On Compliance: Fraud costs and controls

Since internal fraud losses are not slowing down, credit unions will need to demonstrate to examiners that they have an adequate prevention program in place.

Financial loss due to internal fraud continues to be a problem despite increased examiner focus on the issue in 2017. According to the National Credit Union Administration’s NCUA Report, from 2012 to September 2016, fraud-related losses cost the National Credit Union Share Insurance Fund $146.8 million. It is no surprise that internal controls and fraud prevention are among NCUA’s supervisory priorities for 2018.

NCUA Prohibition Orders were issued in 11 of the 12 months of 2017, prohibiting 46 individuals across 24 states from participating in the affairs of any federally insured financial institution. These individuals pleaded guilty to such crimes as mail fraud, grand theft, misappropriation of funds, bank fraud, money laundering, racketeering and embezzlement.

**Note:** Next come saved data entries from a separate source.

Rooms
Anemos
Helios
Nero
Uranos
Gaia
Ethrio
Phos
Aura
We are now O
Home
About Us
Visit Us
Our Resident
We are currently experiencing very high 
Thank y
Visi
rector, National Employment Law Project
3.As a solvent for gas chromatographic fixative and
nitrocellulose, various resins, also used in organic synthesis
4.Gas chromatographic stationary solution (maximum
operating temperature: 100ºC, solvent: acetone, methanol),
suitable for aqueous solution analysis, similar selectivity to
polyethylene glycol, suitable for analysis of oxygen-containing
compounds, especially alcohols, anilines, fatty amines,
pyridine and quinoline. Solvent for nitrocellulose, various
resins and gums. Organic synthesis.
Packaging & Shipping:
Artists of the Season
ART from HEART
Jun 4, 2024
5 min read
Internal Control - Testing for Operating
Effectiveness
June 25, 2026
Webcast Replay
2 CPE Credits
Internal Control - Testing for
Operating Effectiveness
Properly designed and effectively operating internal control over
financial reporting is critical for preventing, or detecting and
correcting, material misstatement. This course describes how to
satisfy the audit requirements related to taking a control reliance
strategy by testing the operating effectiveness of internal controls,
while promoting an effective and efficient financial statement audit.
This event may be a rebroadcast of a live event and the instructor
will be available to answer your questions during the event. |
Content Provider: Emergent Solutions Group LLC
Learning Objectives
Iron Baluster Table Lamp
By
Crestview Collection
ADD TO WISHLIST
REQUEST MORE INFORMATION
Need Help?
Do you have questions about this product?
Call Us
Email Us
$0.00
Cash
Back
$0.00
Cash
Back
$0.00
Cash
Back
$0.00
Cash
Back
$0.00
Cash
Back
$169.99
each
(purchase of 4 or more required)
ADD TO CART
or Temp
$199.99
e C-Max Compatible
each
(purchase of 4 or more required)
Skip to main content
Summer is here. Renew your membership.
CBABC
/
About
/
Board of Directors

The total restitution amount published in the prohibition orders for 2017 totaled $39,494,437.60. This amount is larger than the asset size of 2,344 of the 5,757 credit unions in the United States as of the third quarter of 2017, which represents just over 40 percent of the total number of credit unions, according to the Credit Union National Association’s “U.S. Credit Union Profile, Third Quarter 2017.”